Guest – Author and professor Jack Rasmus teaches in the Department of Economics and Politics at St. Mary’s College, Moraga, California.

Solutions list from our March 2009 interview with Professor Jack Rasmus.


  • No way out of housing crisis without nationalizing housing market.
  • Create a new government agency and properly fund it – $900 billion – it would create a small residential and business loan agency. Go in there and reduce long term principle and interest to long term averages that existed before 2002’s run up of huge speculation.
  • That would be for all loans, not just the ones in foreclosure.
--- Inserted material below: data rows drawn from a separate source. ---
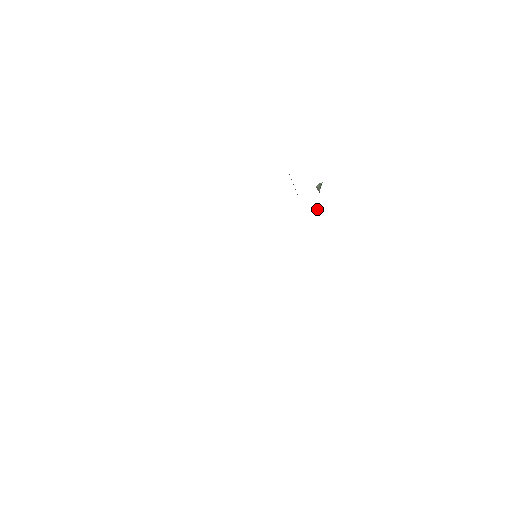
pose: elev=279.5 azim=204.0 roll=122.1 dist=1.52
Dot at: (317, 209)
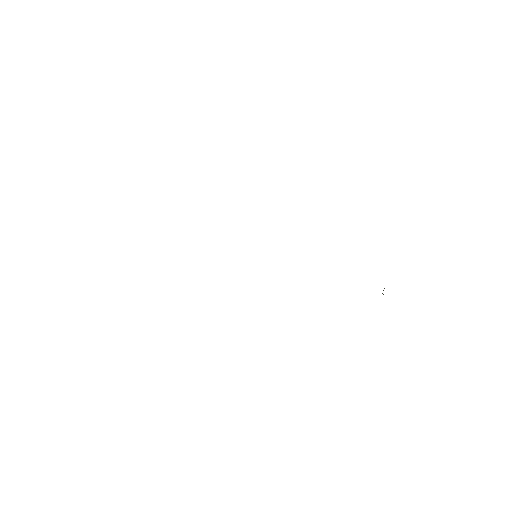
Dot at: occluded
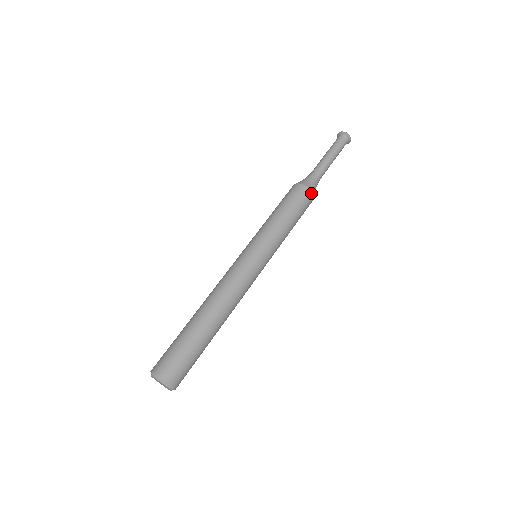
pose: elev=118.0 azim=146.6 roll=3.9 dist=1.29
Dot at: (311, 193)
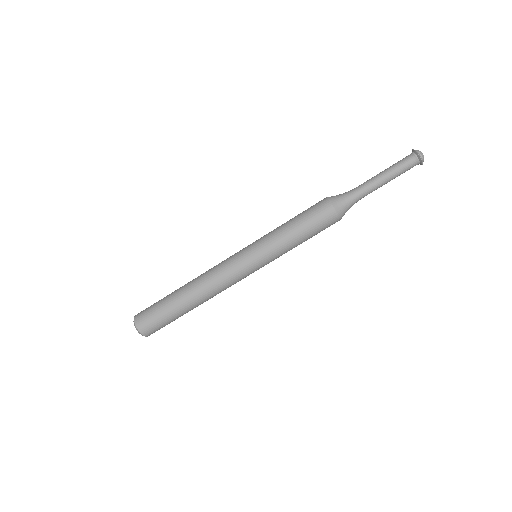
Dot at: (335, 213)
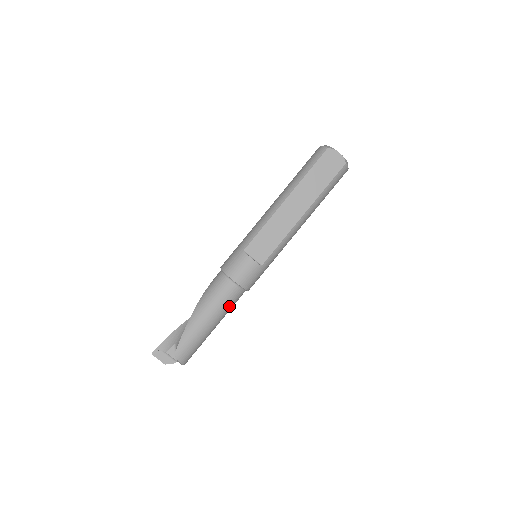
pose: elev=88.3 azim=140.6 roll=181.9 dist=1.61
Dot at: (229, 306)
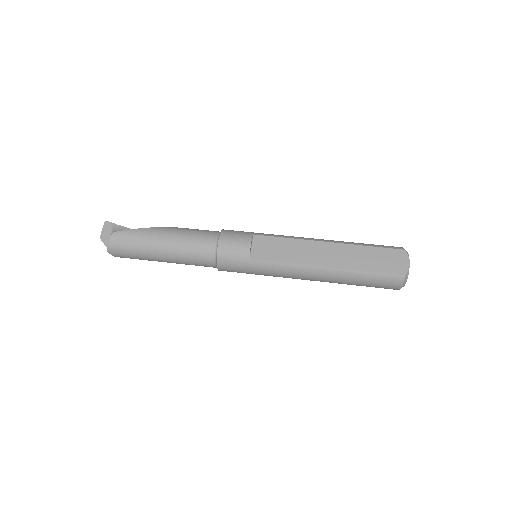
Dot at: (191, 255)
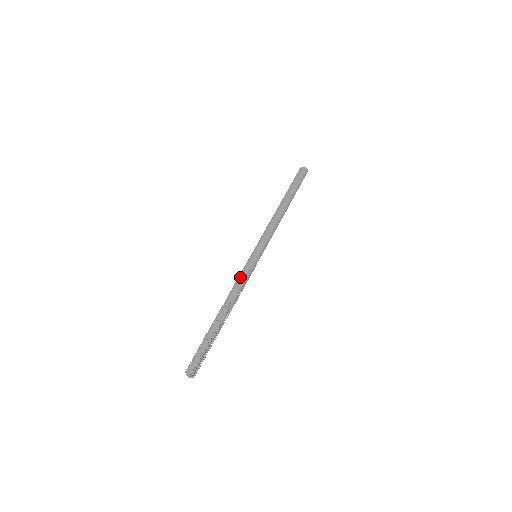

Which would stimulate consumption not just shore up housing industry. Similar to the Homeowners Loan Corporation of the 1930s.
  • Auto Companies – You can’t just have 3 US auto companies surviving. They have to be nationalized if they’re going to put that much government money into them. We don’t give them a penny unless they stop their investment and expansions overseas.
  • Ford is building big plants in St. Petersburg, Russia. GM is building big plants in Shanghai, China. Immediately they should be required to build cars with proper mileage. Bring back $2 trillion of the $6 trillion that’s been stuffed away in offshore tax havens in the last 20 years.